The benefit list of eating more whole food is long. Whole, real food is packed with nutrients that boost your health, including fiber, vitamins, minerals, and antioxidants. Eating more whole foods can also help you regulate your weight, as they tend to be more filling than processed foods. And choosing whole foods over processed options can help reduce your exposure to harmful chemicals and toxins. This is how many of our ancestors ate. Often eating what was harvested from the land.

So how can you add more whole foods to your diet? Here are five ideas to get you started:

Incorporate More Fruits and Vegetables

When you think of whole food, your first thought is probably fresh produce. You’re not wrong. Fresh fruits and vegetables offer the best sources of whole food from which you can pick. So fill up your plate with vegetables and fruit at every meal. If you’re unaccustomed to eating a lot of produce, start by adding an extra serving or two each day. You can also try substituting a side of veggies for a less healthy option, like fries or chips. Over time, you’ll likely find that you enjoy eating more fruits and vegetables and that they become a regular part of your diet.

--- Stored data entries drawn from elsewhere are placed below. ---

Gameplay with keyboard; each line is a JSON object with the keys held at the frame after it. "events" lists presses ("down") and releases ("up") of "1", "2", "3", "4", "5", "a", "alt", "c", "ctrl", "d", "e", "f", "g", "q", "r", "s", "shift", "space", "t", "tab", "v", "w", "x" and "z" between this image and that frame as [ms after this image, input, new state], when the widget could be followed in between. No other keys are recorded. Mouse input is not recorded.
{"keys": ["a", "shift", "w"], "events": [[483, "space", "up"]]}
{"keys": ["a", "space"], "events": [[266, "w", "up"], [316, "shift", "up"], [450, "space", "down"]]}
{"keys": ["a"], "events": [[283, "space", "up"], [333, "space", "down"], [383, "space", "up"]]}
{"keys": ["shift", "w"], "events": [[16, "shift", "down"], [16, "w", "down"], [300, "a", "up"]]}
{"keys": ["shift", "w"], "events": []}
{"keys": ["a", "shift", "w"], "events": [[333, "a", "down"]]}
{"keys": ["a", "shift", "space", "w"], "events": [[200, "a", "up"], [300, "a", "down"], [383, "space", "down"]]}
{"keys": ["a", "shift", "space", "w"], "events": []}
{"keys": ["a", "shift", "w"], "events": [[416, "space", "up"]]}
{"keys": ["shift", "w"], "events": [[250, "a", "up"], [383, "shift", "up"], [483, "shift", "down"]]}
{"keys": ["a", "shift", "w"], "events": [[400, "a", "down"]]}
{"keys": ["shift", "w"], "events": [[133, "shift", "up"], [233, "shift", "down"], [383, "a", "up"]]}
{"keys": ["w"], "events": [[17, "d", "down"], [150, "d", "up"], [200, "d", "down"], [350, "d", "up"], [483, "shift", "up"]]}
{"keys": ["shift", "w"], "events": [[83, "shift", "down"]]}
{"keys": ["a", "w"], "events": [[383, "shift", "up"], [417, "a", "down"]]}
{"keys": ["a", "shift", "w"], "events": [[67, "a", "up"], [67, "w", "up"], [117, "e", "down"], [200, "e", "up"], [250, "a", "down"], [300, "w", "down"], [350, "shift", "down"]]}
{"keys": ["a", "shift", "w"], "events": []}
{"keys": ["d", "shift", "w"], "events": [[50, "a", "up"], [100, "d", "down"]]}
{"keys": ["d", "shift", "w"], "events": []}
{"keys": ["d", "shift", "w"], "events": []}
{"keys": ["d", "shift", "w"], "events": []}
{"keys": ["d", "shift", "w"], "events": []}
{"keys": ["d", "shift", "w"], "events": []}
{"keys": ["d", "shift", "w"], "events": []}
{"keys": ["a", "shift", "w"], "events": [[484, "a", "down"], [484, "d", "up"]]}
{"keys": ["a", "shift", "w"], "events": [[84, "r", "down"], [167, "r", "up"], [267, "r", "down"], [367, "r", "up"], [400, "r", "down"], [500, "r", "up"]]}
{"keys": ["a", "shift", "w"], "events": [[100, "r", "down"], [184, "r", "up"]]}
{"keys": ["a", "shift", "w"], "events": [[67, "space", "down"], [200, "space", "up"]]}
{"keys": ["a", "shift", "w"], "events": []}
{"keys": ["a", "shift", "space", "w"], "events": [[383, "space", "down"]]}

Choose Whole Grain Options

Opt for whole-grain varieties over refined grains. Whole grains still contain all of the grain’s essential parts, including the germ, endosperm, and bran. This means they’re richer in nutrients and fiber than refined grains. You can find whole-grain versions of many common foods, such as bread, pasta, cereal, and crackers. When shopping for packaged goods, check the ingredient list to ensure the first ingredient listed is a whole grain. Paying close attention to the ingredient list of the products you buy will be a common thread of what I teach. You have to know what it is that you are putting into your body. More on that at a later time.

Add Beans and Legumes to Your Diet

Beans and legumes are another great source of whole foods. They’re packed with fiber, protein, vitamins, and minerals. Legumes and beans are low in calories and fat but high in filling power. Beans and legumes can be enjoyed in a variety of ways. You can add beans and legumes to any of your meals. You can also use them as a replacement for meat in meals, or simply snack on them plain. (Try baking chickpeas or garbanzo beans with spices in the oven – better than popped corn!) Also consider adding black beans to your salads.

Make Protein-Rich Choices

When choosing protein, choose lean sources that are rich in nutrients. Good options include skinless chicken and turkey, fish, tofu, and legumes. These foods are high in protein and low in unhealthy saturated fat. Add any of them into your diet by combining them with main dishes or eating them as part of a healthy snack. Also try swapping out the “cheaper” cuts of meat for grass-fed versions. You’ll find that grass-fed animals were fed and handled quite differently than what I call the “corporate” versions of meat. Remember, what the animal ate affects both the animal and the what you are ultimately buying/eating.

Incorporate Healthy Fats into Your Diet

A nutritious diet includes a variety of high-quality fats. Healthy fat plays a role in many body processes—healthy fat in nuts, seeds, avocados, and olive oil. However, when incorporating healthy fats into your diet, be sure to do so in moderation as they are high in calories. A small guideline is to avoid consuming more than 1-2 tablespoons (15-30 ml) of healthy fats per day. While we are talking about oils, I’d like you to throw away any canola oil or vegetable oil you may have in your cabinet. Right. Now. Do not use either of these oils. Two far better options are avocado oil or cold-pressed unrefined coconut oil. I buy my coconut oil from Costco. If you have a membership, it looks like this. Note: You can purchase one container at Costco. Avocado oil like this one by Chosen Foods.

Eating more whole foods is a great way to improve your diet and overall health. By incorporating more fruits and vegetables, choosing whole-grain options, adding beans and legumes, making protein-rich choices, and including healthy fats into your diet, you can quickly increase your intake of whole foods. Doing so will provide your body with numerous health benefits and help you reach your fitness goals.